SREs are not the problem. EPA could mandate a full 15 billion gal. with zero SREs and the fuel supply would still only be able to accommodate about 14.3 billion gal. of ethanol.
The limiting factor for ethanol consumption is, and has always been, the blend wall — a term signifying the limit to how much ethanol the fuel supply can actually handle, based on fuel and vehicle infrastructure and consumer demand.
The blend wall can change as infrastructure and demand change, but through the course of RFS it’s been roughly 10% of the motor gasoline supply. This makes sense given that roughly 95% of gas sold in the US is E10 (gasoline that is 10% ethanol), a fuel compatible with almost every car on the road.
The overarching problem with an RFS program that mandates more and more biofuel blending every year is that gasoline demand today is much lower than government projected 14 years ago.
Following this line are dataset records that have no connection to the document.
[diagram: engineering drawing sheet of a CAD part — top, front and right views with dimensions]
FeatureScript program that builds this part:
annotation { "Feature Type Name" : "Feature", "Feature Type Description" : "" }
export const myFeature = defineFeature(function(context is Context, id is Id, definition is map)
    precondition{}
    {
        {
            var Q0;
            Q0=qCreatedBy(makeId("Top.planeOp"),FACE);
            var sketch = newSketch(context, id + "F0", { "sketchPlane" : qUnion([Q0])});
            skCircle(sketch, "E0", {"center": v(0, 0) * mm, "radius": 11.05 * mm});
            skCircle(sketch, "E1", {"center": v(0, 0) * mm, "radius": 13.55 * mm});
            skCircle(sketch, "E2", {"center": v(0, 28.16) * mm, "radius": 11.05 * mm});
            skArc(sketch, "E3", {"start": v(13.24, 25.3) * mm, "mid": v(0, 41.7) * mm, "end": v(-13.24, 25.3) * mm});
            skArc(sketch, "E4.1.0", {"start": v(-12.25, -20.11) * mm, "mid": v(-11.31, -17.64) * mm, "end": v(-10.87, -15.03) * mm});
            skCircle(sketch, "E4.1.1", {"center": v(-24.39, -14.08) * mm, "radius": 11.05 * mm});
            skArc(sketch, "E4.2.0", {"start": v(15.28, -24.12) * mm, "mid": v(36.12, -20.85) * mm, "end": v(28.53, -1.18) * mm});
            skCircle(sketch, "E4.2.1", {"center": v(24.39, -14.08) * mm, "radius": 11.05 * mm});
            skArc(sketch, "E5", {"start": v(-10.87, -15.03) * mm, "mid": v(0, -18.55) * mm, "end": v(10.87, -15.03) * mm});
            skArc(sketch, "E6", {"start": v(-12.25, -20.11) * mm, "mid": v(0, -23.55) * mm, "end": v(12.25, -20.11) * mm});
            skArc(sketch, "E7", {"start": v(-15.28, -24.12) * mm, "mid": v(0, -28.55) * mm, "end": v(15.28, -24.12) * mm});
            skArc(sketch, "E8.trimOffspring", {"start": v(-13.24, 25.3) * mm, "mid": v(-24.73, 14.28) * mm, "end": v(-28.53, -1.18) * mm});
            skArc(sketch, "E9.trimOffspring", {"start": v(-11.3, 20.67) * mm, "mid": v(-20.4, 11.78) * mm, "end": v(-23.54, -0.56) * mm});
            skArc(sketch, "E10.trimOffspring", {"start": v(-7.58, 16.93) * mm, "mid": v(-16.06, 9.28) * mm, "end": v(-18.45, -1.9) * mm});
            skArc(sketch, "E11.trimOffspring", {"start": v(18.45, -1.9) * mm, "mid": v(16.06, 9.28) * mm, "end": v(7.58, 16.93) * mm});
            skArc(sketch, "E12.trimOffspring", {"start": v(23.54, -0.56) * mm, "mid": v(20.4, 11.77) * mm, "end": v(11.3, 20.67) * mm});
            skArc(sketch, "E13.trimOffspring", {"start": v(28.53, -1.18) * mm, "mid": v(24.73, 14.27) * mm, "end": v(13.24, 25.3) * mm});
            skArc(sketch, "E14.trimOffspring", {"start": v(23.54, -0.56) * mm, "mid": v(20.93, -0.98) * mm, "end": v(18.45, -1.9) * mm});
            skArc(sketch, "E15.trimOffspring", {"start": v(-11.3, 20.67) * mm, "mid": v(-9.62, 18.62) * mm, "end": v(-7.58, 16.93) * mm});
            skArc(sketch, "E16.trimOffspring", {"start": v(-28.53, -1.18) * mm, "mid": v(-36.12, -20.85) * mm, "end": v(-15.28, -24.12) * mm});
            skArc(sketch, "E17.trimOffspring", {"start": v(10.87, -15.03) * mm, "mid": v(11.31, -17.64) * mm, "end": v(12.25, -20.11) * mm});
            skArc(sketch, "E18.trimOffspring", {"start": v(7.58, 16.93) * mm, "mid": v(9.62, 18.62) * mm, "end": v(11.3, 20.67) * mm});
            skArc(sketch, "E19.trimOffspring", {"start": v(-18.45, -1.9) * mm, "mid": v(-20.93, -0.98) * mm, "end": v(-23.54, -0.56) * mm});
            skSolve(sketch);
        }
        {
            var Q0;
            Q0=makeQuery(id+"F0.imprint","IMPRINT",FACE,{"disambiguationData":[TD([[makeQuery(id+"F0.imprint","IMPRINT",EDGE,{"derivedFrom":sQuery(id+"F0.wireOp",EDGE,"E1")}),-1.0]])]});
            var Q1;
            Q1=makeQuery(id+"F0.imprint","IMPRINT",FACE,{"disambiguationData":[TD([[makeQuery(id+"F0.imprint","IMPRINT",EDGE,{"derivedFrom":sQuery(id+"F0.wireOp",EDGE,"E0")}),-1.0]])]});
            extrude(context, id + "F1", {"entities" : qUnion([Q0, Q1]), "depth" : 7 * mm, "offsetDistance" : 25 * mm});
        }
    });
When the RFS was written, Congress thought the US would be consuming about 165 billion gal. of gasoline this year instead of the approximately 140 billion gal. we’ve actually used in recent years (which is even lower now due to COVID-19).
RFS volume targets in the 2007 law are based on projections that haven’t come to pass. If the US was consuming 160 billion gal. of gasoline, we would easily consume 15 billion gal. of conventional corn ethanol and likely more. But with today’s fuel consumption, there’s literally nowhere for extra ethanol to go once the blend wall is hit.
When those guiding projections are considered, it is clear Congress never intended RFS volume mandates to exceed the E10 blend wall.
Denying relief to small refineries and making the RFS mandate bigger through volume reallocation will not change the reality of the blend wall, grow the capacity of the fuel supply or inspire more consumers to buy E15 and flex fuels. That’s the hard truth about RFS volume reallocation. It’s not going to deliver a meaningful uptrend in ethanol consumption. It will lead to higher compliance costs and more imports of foreign biodiesel, neither of which support the aims of the RFS’s parent bill, the Energy Independence and Security Act of 2007.